Les clichés racistes sont aussi de mise. Outre les établissements spécialisés, dans les Birmanes par exemple, les lieux communs selon lesquels les Philippines sont "intelligentes", les Indonésiennes "moins brillantes" et les Birmanes "de nature facile et complaisante" sont fortement répandus. D'où la distinction fréquente des travailleurs, non en fonction de leurs compétences, mais de leurs origines. 

Leur éventuel statut de sans-papiers les place en outre en position de précarité devant la loi par rapport à leurs clients, et les empêche de se plaindre des abus parfois subis. "Par exemple, poursuit Jolovan Wham, elles n'ont pas le droit d'avoir des jours fériés, des congés annuels, des congés maladie ou maternité. Il n'y a pas non plus de limite juridique concernant les heures de travail, ce qui laisse le champ libre à l'exploitation, au trafic et au travail forcé."

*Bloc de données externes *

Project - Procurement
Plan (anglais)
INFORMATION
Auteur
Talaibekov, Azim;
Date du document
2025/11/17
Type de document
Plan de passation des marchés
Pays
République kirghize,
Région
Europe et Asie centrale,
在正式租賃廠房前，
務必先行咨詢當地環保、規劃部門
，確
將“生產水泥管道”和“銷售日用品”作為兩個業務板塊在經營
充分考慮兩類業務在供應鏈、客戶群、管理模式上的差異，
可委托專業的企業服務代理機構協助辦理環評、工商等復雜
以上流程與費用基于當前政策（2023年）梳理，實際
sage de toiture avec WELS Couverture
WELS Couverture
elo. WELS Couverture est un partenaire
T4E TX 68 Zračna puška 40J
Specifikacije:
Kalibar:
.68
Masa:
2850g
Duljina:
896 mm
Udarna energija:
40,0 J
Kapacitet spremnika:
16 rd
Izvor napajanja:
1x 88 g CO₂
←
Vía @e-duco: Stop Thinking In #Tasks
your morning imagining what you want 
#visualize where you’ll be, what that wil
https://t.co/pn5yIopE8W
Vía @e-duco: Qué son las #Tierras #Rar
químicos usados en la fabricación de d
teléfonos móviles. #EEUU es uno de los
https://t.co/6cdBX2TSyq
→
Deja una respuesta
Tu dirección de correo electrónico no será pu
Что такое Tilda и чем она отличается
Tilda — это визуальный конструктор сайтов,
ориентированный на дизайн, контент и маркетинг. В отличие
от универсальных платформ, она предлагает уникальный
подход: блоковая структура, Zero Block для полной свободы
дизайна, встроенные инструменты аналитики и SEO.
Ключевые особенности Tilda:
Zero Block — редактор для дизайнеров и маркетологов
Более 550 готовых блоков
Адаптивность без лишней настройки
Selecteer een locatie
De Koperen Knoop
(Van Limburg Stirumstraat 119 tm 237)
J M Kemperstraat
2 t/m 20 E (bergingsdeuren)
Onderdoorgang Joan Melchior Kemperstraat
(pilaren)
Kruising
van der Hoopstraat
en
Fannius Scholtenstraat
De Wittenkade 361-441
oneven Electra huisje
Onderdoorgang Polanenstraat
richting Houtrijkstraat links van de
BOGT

Mais les travailleurs légaux aussi sont vulnérables. C'est d'autant plus vrai que la loi oblige les domestiques à plein temps à résider chez leurs employeurs, installant ainsi une dépendance de fait. Cette année, raconte Al Jazeera, une Cambodgienne a été agressée sexuellement par le père de son employeur, avec lequel elle devait partager une chambre. Malgré ses demandes insistantes, rien n'avait été fait ni par son employeur ni par l'agence pour changer cette situation avant cette agression. Ces agences de domestiques elles aussi sont visées. 

L'Indonesian Family Network (IFN) recense un certain nombre de plaintes d'employés sous-nourris par leur agence de travail. "Nous recevons sans cesse des appels au sujet d'agences ne fournissant pas assez de nourriture. Dans un cas, une agence dépensait à peine 20 $ pour nourrir 40 personnes", déclare la présidente de l'IFN Ummai Ummairoh.

Le PIB par habitant de Singapour, 4e au monde selon la Banque mondiale, ne doit pas faire oublier les conditions dans lesquelles vivent, ou survivent, certains de ses habitants, notamment ceux issus de l'immigration asiatique récente.

Singapour est par ailleurs loin d'avoir le monopole de tels abus. D'après France 24, de semblables commerces ont été observés à Hong Kong, en Arabie saoudite ou encore au Qatar, le pays de la chaine Al Jazeera ! Un état de fait étrangement passé sous silence par la chaîne qatarienne. De même que cette dernière se garde bien d'évoquer les soupçons d'esclavagisme liés à la préparation du Mondial de football en 2022 lorsqu'il s'agit de dénoncer les conditions de travail "abusives" des ouvriers pour la Coupe du monde au Brésil.